## WHAT IS NEEDED
Some lines in the data below hold the string "estos". Report how many, as a bare number.

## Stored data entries

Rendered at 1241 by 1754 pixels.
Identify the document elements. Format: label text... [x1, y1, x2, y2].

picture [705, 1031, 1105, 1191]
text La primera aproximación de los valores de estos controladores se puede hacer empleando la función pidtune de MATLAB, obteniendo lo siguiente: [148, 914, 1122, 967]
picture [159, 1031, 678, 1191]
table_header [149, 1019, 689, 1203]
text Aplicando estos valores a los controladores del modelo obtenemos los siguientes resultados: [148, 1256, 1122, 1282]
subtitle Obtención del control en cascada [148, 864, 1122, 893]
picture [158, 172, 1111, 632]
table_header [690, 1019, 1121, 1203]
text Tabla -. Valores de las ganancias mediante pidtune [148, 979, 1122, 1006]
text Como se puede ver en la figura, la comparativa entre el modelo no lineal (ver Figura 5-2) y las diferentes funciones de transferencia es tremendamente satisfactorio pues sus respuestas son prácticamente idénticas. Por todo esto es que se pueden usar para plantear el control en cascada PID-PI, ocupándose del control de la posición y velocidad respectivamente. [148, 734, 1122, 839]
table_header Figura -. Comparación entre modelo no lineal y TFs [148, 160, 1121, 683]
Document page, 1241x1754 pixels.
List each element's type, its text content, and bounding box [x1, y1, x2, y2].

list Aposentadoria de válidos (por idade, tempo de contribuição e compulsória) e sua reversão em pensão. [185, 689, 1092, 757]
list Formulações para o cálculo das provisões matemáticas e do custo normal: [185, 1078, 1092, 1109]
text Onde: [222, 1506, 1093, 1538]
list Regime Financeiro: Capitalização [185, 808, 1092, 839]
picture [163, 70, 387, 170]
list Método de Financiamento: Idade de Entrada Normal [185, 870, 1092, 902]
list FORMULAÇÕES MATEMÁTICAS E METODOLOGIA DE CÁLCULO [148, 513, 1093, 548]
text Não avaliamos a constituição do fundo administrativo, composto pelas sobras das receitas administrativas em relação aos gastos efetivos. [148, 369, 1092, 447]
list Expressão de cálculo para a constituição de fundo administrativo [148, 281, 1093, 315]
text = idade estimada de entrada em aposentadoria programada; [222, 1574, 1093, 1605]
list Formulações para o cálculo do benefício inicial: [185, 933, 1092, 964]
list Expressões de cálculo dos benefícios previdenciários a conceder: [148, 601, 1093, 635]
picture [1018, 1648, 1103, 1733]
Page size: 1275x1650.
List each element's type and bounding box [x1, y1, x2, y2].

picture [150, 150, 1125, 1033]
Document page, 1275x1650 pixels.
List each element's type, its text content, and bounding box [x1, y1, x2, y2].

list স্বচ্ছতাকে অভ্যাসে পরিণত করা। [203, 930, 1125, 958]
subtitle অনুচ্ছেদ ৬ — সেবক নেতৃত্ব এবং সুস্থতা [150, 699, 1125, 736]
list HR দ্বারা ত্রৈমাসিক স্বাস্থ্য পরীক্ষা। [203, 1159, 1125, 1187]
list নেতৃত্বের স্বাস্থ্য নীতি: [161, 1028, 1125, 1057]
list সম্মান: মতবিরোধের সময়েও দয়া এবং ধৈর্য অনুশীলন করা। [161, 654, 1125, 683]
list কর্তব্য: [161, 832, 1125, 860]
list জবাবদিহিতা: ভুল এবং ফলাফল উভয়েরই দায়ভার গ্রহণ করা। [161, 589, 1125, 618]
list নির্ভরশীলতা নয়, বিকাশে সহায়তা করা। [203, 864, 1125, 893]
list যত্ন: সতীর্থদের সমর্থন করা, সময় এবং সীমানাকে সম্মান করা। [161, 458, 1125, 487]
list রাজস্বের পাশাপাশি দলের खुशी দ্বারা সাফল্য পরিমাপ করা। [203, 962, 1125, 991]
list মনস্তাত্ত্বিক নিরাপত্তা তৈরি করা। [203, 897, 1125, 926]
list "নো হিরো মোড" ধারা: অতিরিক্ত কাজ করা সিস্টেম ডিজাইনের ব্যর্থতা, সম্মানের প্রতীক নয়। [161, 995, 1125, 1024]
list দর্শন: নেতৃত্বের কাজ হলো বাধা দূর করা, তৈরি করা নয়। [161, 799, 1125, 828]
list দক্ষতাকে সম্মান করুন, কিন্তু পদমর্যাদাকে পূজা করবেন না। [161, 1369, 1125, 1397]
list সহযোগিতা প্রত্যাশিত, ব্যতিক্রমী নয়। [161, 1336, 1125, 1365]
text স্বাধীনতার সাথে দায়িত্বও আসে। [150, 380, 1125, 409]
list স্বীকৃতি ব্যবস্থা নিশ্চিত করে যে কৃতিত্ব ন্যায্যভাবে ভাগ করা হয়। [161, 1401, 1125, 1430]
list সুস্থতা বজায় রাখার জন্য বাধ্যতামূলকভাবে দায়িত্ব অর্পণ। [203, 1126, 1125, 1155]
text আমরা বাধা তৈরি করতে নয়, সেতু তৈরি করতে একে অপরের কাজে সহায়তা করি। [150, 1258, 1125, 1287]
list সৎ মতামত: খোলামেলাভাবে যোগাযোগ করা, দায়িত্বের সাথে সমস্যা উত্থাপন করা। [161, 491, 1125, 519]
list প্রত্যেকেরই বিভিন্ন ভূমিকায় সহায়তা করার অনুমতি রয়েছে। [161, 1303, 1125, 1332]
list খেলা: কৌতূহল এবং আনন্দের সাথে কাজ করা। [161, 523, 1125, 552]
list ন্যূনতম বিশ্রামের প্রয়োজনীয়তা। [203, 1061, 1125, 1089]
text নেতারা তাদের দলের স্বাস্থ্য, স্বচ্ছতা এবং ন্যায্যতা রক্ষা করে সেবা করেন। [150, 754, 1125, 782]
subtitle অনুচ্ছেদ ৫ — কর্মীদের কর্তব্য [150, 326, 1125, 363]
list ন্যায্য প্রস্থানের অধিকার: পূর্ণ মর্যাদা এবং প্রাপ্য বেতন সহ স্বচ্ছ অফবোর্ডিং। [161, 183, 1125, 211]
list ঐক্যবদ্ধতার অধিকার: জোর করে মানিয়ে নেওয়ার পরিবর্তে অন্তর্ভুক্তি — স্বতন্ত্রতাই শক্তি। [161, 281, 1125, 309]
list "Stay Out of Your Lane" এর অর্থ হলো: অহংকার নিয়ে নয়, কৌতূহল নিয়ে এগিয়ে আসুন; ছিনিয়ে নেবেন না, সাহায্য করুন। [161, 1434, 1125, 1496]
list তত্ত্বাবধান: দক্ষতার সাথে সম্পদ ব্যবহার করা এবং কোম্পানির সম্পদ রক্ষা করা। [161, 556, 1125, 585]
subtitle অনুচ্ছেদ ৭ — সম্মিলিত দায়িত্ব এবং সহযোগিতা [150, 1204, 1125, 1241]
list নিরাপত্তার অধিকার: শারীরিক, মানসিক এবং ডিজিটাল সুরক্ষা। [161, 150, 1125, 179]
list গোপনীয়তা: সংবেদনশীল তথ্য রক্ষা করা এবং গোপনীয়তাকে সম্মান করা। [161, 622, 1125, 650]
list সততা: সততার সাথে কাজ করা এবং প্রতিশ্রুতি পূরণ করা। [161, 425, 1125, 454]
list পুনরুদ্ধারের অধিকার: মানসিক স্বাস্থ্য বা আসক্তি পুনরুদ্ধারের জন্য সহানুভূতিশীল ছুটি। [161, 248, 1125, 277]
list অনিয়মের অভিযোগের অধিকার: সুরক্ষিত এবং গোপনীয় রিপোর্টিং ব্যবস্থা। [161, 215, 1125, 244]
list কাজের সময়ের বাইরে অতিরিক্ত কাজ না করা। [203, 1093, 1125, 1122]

## COMPLETED EXERCISE
2